I'm surprised that the mill wasn't just willing to blend it with lower protein wheat to achieve a certain level.

Kansas State University has a laboratory that does testing for the milling and baking properties for varieties of wheat. I enjoy reading the descriptions of wheat varieties. Some varieties really never reach popularity because they don't possess good M&B.

Did your wheat have some shriveling to it? Often as wheat shrivels from very hot windy weather it seems to drive up the protein content.
 
And we Iowa farmers whine about a small amount of FM dockage on our corn and beans. We don't grow food crops so we have it pretty darned good.

I never realized wheat buyers were so picky until I was involved with harvesting it. After my load was probed at the elevator I was sometimes sent away to another dealer because of protein content. Made for quite a delay in getting back to the field, and the temperature was only 105 and the truck was not air conditioned. One of the guys we cut for only wanted low protein wheat because he sold it to a place that made it into glue. I guess the high protein stuff doen't make good glue.
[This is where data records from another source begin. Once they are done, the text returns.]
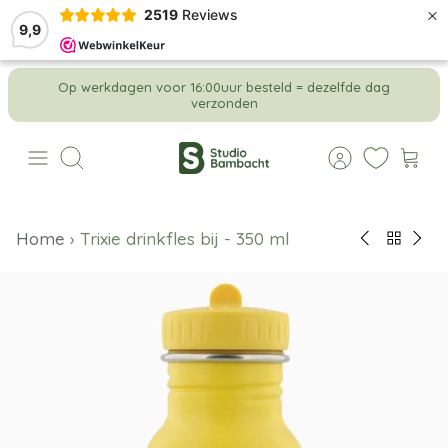
×
2519
Reviews
9,9
Meteen
Op werkdagen voor 16:00uur besteld = dezelfde dag
naar
verzonden
de
content
Zoeken
Home
›
Trixie drinkfles bij - 350 ml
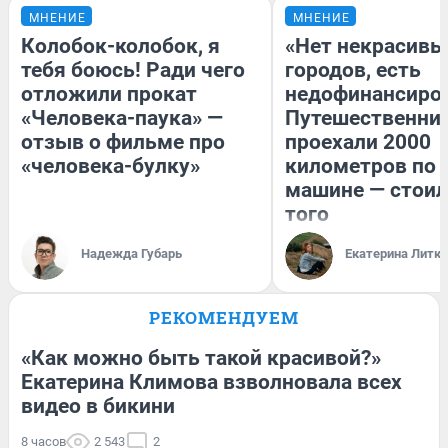
МНЕНИЕ
МНЕНИЕ
Колобок-колобок, я
«Нет некрасивы
тебя боюсь! Ради чего
городов, есть
отложили прокат
недофинансиро
«Человека-паука» —
Путешественни
отзыв о фильме про
проехали 2000
«человека-булку»
километров по 
машине — стоил
того
Надежда Губарь
Екатерина Литк
РЕКОМЕНДУЕМ
«Как можно быть такой красивой?»
Екатерина Климова взволновала всех
видео в бикини
8 часов
2 543
2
Another customer never bought new seed so his wheat had lost it's resistance to smut. The elevator manager chewed on me and tried to make me look like an evil person because he had to find a separate bin for it. He even spit out his tobacco plug before he started in on me. Smutty wheat can't be used for food because it has a fishy smell.
 
That happened to me once and like you I always heard the low protein comments then finally had a year when everything was right and not only no premium but discounted price because it was to high.
Last time I raised wheat as I figured the elevator was messing with me. They can and do blend wheat if it works to their benefit.
 
At 3.50 a loaf I am sure there is money to be made. If a person had time to play with it "Farmers Market" might be a good idea. I know a fellow that grows wheat and grinds it for flour for sale. He has done it for quite a while but I never asked him how it paid off.
 
I have grown wheat all my life. Have never had protein too high. I have had wheat rejected from too low a test weight (shriveled kernels. Was associated with an elevator for 30 years. AlI most all will blend. I think there is more to this story.